Los testimonios, las voces, las caras de la violencia en cualquiera de sus expresiones, es la forma más directa para entender y entendernos. Esto lo trabaja muy bien el escritor bogotano Juan Gabriel Vásquez, quién a través de sus novelas, se ha hecho múltiples preguntas sobre nuestra relación con el pasado. ¿Dónde estábamos cuando pasó tal hecho? La historia de Alonso Quijano, no es la historia de la representación de este personaje literario, sino la historia de un hombre que carga sobre su espalda la muerte de su esposa y su hija, pues ellas viajaban en ese Boing 727-21. Entonces, no estamos enfrente de un profesor desquiciado, estamos viendo el pasado que anda por los pasillos de la Universidad Nacional, que se mete en la vida de su escudero Sancho Panza y en la de su familia. Violenta el espacio privado de la estudiante fascinada con la historia de Cervantes, en medio de una vida llena de soledad y de bandas de punk.
El pasado nos golpea de frente. Me atrevería a decir en voz de Juan Gabriel Vásquez quien cita a Faulkner que: “El pasado no está muerto, ni siquiera ha pasado”. La película de Libia Stella Gómez está cargada de ese peso, de ese juego entre presente y pasado en la voz de un triste y desolado profesor que cada día, cada noche, recuerda a su hija y a su esposa. Luego entra Sancho Panza y comprende su dolor, justo cuando Alonso Quijano está internado en la clínica de reposo. Entonces, se conmueve, se duele, porque también él tiene una hija, porque también él vio por noticias el hecho fatal, porque cuando se cayó el avión él estaba en otro momento de su vida, quizás feliz, quizás no tanto, pero fue testigo, es heredero. Y así, cada uno de nosotros podemos preguntarnos: ¿dónde estábamos cuando pasó aquel hecho? O, si queremos algo más doloroso: ¿qué hicimos el día en que podía haber ganado la paz? Y es más doloroso porque era una forma de reivindicar a cada una de las personas que desaparecieron por culpa de la violencia de este país. Con guerra no se acaba la guerra. Es por esta razón que la película “Un tal Alonso Quijano” merece más que un simple artículo, una reflexión o un comentario. Este tipo de proyectos deben darle la vuelta a Colombia, debe ser parte de la agenda de las creaciones artísticas que nos recuerdan lo que hemos sido, lo que somos, y, si no se hace nada, lo que seremos.

Datos mostrados —
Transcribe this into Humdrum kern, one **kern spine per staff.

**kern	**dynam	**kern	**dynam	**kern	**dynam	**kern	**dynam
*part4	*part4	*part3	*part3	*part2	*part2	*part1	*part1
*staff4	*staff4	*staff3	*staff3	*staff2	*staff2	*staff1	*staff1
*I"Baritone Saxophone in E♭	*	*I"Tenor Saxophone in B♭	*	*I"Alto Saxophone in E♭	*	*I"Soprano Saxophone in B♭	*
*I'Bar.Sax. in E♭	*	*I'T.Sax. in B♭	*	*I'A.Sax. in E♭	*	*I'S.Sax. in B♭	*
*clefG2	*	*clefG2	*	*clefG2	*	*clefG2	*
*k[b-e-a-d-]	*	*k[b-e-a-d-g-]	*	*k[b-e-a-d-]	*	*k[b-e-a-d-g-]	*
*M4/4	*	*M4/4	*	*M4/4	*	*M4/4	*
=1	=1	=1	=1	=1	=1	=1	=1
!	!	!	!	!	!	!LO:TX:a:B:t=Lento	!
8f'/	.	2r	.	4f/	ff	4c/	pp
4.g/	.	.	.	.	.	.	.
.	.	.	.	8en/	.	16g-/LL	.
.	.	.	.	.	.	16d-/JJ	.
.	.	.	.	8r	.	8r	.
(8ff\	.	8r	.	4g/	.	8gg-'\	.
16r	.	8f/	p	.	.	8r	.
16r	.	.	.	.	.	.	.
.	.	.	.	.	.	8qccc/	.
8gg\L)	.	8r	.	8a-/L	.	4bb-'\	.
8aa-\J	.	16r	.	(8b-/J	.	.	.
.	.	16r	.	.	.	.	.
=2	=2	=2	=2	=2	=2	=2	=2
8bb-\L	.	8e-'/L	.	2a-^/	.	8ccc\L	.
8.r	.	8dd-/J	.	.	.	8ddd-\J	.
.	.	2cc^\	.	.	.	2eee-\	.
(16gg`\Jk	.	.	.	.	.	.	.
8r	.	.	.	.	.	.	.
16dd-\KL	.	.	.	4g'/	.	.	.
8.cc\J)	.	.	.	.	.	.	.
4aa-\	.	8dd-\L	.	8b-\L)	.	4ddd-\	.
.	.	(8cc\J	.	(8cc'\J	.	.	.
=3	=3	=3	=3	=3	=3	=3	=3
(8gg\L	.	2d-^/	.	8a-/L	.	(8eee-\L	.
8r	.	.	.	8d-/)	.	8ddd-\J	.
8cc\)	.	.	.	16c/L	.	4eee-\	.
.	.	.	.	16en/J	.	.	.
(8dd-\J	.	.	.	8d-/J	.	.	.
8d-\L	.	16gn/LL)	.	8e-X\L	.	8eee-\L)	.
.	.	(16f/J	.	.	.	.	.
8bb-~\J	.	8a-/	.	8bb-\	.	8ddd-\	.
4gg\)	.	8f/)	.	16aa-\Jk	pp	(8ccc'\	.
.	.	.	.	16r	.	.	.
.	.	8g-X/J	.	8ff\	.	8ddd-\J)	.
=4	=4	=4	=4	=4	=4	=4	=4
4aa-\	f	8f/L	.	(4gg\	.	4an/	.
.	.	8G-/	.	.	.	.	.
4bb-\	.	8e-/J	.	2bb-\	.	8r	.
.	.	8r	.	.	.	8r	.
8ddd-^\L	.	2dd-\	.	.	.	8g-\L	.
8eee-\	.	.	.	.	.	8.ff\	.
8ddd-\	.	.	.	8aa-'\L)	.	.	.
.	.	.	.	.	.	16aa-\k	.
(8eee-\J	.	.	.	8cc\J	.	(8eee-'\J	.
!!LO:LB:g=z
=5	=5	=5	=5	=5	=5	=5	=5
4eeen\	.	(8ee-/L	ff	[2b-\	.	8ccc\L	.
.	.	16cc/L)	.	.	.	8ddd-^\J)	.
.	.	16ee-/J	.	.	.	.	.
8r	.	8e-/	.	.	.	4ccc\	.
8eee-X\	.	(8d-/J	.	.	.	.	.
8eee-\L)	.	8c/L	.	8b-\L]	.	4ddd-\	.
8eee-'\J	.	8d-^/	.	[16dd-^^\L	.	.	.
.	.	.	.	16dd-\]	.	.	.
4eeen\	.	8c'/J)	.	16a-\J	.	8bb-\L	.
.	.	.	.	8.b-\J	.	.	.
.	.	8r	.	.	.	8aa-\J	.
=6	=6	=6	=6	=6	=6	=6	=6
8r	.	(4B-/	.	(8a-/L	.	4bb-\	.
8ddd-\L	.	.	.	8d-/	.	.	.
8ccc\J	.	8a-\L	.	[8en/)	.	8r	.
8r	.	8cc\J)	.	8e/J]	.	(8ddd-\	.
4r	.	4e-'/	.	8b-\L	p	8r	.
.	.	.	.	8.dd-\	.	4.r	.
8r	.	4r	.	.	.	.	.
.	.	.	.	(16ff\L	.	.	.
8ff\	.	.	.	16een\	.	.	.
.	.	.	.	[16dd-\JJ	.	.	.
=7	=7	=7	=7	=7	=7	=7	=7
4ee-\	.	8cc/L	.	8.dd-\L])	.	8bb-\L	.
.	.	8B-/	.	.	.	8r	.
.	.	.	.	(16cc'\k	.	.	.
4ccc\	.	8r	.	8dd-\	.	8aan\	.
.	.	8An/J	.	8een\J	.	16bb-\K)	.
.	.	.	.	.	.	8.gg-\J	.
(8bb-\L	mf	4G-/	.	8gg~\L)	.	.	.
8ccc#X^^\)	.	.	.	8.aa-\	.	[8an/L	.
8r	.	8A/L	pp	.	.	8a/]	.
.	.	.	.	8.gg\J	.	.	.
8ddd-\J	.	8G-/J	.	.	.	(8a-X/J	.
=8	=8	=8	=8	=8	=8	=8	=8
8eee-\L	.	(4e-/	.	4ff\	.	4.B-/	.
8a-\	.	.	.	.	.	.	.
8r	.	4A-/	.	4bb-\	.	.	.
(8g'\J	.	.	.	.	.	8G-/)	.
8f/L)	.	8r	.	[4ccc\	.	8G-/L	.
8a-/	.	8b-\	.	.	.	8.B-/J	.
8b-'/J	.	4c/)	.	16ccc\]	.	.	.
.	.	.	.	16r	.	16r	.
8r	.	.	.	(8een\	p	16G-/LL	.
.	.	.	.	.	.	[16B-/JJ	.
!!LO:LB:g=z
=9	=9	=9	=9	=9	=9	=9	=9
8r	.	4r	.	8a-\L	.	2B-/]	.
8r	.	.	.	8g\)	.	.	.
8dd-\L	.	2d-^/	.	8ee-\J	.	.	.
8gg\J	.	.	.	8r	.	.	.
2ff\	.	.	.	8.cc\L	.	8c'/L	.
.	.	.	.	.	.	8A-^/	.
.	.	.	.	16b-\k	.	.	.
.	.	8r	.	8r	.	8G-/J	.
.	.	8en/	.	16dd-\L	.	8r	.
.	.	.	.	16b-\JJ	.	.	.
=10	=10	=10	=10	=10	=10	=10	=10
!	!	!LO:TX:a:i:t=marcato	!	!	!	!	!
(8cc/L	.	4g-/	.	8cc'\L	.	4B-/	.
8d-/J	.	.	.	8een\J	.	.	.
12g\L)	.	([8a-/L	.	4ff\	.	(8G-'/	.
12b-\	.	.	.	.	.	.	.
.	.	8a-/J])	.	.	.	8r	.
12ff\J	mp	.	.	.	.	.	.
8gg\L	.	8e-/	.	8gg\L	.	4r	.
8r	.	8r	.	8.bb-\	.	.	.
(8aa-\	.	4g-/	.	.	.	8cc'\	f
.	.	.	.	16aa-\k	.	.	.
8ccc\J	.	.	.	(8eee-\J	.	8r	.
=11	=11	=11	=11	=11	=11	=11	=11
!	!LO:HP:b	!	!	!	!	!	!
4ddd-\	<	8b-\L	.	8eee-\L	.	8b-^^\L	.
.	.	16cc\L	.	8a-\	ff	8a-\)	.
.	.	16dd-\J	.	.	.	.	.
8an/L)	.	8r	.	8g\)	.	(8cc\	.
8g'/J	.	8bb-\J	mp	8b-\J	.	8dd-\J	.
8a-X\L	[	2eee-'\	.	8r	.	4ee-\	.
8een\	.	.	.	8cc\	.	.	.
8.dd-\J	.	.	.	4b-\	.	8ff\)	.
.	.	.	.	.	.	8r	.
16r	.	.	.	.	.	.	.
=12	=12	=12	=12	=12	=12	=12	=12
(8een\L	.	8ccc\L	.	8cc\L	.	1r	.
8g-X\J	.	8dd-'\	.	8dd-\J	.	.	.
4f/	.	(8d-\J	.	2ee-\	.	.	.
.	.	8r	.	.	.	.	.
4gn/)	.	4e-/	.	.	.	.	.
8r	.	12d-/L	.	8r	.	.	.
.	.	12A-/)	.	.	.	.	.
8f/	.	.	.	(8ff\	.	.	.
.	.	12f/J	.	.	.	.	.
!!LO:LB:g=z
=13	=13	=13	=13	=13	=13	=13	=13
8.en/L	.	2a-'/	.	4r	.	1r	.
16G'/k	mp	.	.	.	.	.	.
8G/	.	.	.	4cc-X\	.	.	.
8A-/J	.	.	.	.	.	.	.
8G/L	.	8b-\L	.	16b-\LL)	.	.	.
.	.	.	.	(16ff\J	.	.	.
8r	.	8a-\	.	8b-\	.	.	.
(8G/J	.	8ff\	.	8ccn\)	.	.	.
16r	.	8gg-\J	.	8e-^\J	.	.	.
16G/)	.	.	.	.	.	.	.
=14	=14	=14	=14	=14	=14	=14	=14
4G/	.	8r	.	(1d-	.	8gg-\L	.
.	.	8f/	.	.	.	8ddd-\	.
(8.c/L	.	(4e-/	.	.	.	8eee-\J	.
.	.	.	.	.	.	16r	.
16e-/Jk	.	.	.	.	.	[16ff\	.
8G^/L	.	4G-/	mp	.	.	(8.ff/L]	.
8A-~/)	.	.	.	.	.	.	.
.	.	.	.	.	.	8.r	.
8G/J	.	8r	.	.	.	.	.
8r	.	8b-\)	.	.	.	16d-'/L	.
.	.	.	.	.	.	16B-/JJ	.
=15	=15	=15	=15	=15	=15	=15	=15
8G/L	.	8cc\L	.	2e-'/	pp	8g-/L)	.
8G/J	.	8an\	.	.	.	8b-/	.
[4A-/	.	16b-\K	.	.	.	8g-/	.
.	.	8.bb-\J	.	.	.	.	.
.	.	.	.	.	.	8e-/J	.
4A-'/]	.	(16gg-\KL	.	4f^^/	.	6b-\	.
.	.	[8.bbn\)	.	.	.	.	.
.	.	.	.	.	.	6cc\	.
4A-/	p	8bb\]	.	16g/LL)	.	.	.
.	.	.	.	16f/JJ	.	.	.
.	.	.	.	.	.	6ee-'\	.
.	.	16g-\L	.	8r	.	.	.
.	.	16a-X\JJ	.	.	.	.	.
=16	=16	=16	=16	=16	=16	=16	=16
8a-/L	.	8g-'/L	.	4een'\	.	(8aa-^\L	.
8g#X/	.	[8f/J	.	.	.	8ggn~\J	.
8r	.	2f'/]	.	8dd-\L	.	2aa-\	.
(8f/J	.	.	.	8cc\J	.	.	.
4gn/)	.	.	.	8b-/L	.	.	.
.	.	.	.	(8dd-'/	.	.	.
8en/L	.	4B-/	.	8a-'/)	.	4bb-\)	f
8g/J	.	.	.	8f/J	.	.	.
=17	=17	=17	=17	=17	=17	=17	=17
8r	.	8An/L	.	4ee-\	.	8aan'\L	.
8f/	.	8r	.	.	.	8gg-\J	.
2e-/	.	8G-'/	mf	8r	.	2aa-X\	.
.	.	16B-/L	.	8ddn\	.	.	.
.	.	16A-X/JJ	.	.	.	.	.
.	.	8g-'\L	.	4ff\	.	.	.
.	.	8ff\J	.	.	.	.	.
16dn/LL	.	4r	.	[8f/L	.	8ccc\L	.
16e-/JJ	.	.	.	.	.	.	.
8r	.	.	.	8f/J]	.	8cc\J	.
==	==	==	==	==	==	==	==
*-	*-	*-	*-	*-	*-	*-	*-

Consigna A —
Responde con los datos del texto sobre la película «Un tal Alonso Quijano»:
(i) ¿Qué escritor bogotano se menciona?
(ii) ¿En qué avión viajaban la esposa y la hija de Alonso Quijano?
(iii) ¿De quién es la película, según el texto?
Consigna B —
Prosigue el texto sobre la película «Un tal Alonso Quijano» a partir de su última oración.
Las líneas no tienen ningún papel en esto.

Respuesta A —
(i) Juan Gabriel Vásquez.
(ii) En el Boing 727-21.
(iii) De Libia Stella Gómez.

Respuesta B —
Sin una sola bala, sin una sola grosería, sin una sola escena que pone en ridículo eso que llamamos ser colombianos, la producción de la Universidad Nacional remueve fibras, sacude corazones, despierta y pone en vilo a los nocturnos como yo, que la vida le ha cambiado como a todos en este país, y nos pone a medianoche contra la realidad, contra la verdad.
Ya eran la dos de la mañana. La película había terminado hace quince minutos. Me levanté de la cama, busqué en diversos libros algo que aún no era claro para mí. Por cosas del azar, en mis manos, el libro de Alicia en el país de las maravillas me señaló una banderita post-it, color naranja, doblada, dañada. Abrí el texto y en un subrayado sutil, lo siguiente: «Es muy pobre la memoria que solo funciona hacía atrás».
* Candidato a magister en Literatura y Cultura por el Instituto Caro y Cuervo.